Tudo o que não consigo dizer, escrevo.

Coisas que eu [não te] disse

Tudo o que não consigo dizer, escrevo.

Voar

V de Viver, 30.07.20

Hoje, depois de ter mergulhado na água salgada, e após um banho relaxante, peguei no livro "Sagrado Feminino" da Inês Gaya. Logo a primeira impressão que o livro nos transmite é a de que vamos encontrar algo. Algo nosso, dentro de nós, perdido ou esquecido. Contudo, nada vos posso falar acerca do livro pois ainda só li a introdução. E não foi preciso passar daí para logo ser assolada por algo que eu sei que me incomoda, já há algum tempo, mas que teimo em reprimir. A Inês descreve o livro como sendo para todas as mulheres. E foi, justamente, nesse parágrafo, quando li a palavra mãe, que algo quis, novamente, emergir. Alguns minutos antes de começar a ler o livro falei com a minha mãe. Hoje ela vai a uma consulta. Nada grave, felizmente. No entanto, é ainda mais nesses momentos, que sinto que estou a falhar como filha. Após a minha escolha de vir viver para o Algarve, por vezes sinto que falho à minha mãe por não estar mais presente na vida dela. Mas não me interpretem mal. Falo com a minha mãe três ou quatro vezes por dia. Por vezes, mais. Mas refiro-me a estar lá. Presente fisicamente. Refiro-me a não a acompanhar a consultas, não lhe pegar na mão, não a beijar e abraçar diariamente. Às vezes tenho medo. Medo que lhe aconteça alguma coisa e eu não esteja lá para a apoiar no exacto momento em que ela precisar. Medo de não lhe amparar a queda, como elas fez comigo inúmeras vezes. Medo que o tempo que demora uma viagem de 200km possa ser longo demais. 

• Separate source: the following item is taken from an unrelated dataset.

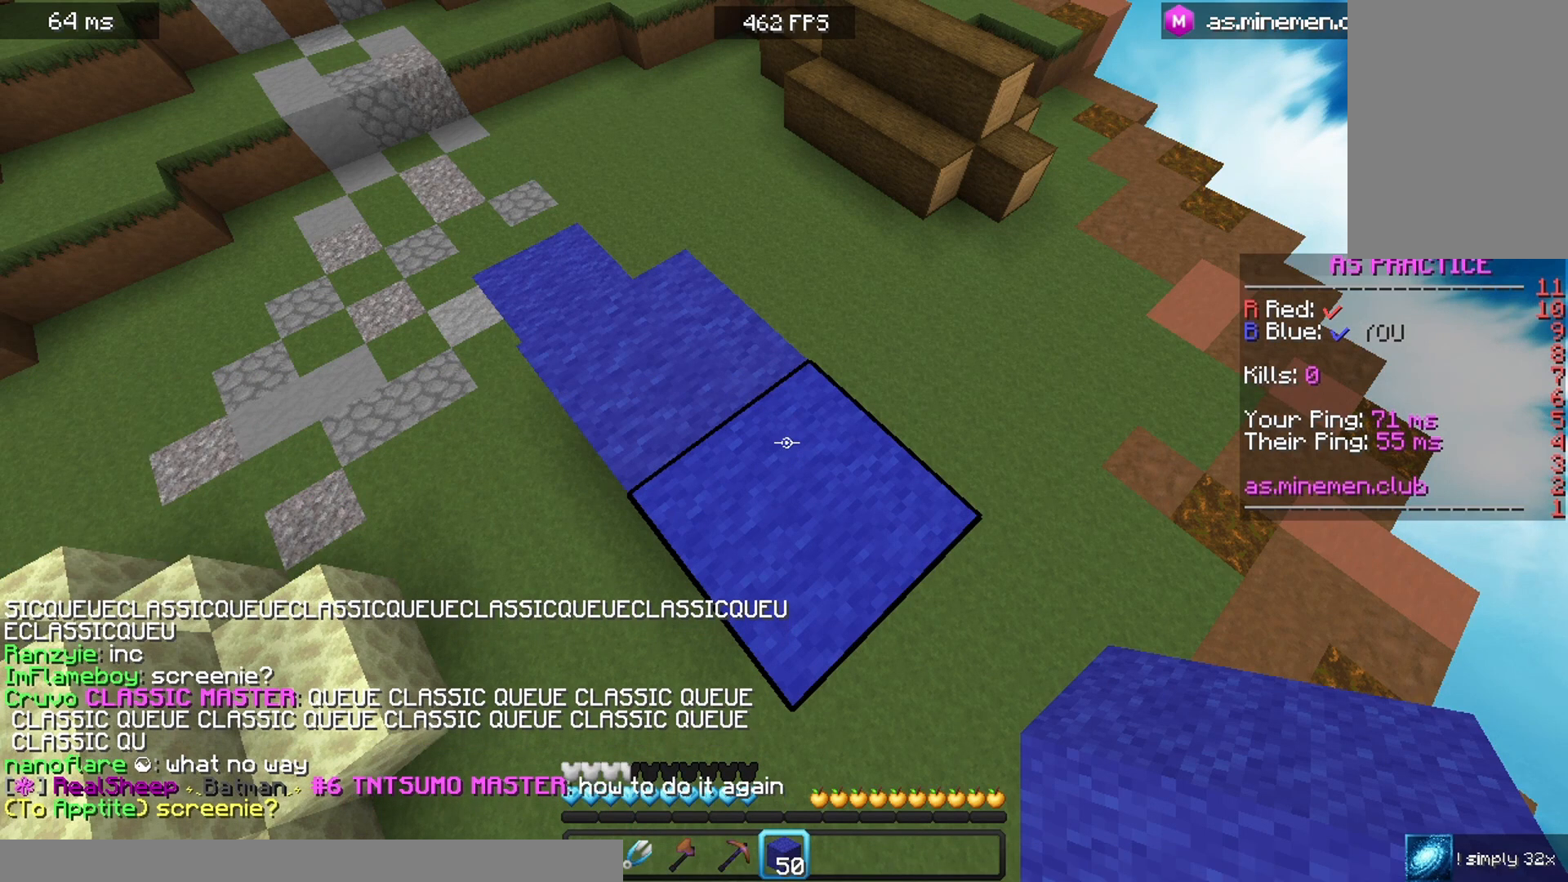
Gameplay with keyboard and mouse; each line is a JSON object with the keys and mouse buttons held at the frame after it. "events" lists presses ("down") and releases ("up") of "a", "d", "s", "space", "w", "mouse_left" and "mouse_right" between this image and that frame as [ms after this image, input, new state], when the widget could be followed in between. "mouse_left", "mouse_right" = the "left", "right" buttons of the "mouse" list. No other keys are recorded. Fast repeated clicks can show as one long hold. Mouse movement is not recorded.
{"keys": ["d", "s"], "mouse": [], "events": [[300, "s", "down"], [333, "d", "down"]]}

O medo não é bom. Consome-nos, devagarinho. Eu não penso nisto a toda a hora. Mas por vezes, como hoje, sinto-me uma péssima filha. Péssima por não retribuir, diariamente, tudo o que ela fez por mim, por não a abraçar e beijar todos os dias como ela fez comigo enquanto vivi com ela. Receio um dia olhar para trás e ver que fiz a escolha errada. Que podia ter escolhido viver no Alentejo, perto dela. Receio estar a ser egoísta ao querer viver aqui. Contudo, sei que precisava afastar-me. Fui muito feliz no Alentejo, minha terra natal. Mas tudo o que nos faz muito felizes pode, no reverso, fazer-nos muito infelizes. E é assim que olho para a minha vida no Alentejo. Foi, sem dúvida, um privilégio viver a maior parte da minha vida ali, no meio da Natureza. Mas toda a minha infância, adolescência e entrada na vida adulta foi um percurso de extremos. Fui de um extremo ao outro várias vezes e, quando consegui, fugi!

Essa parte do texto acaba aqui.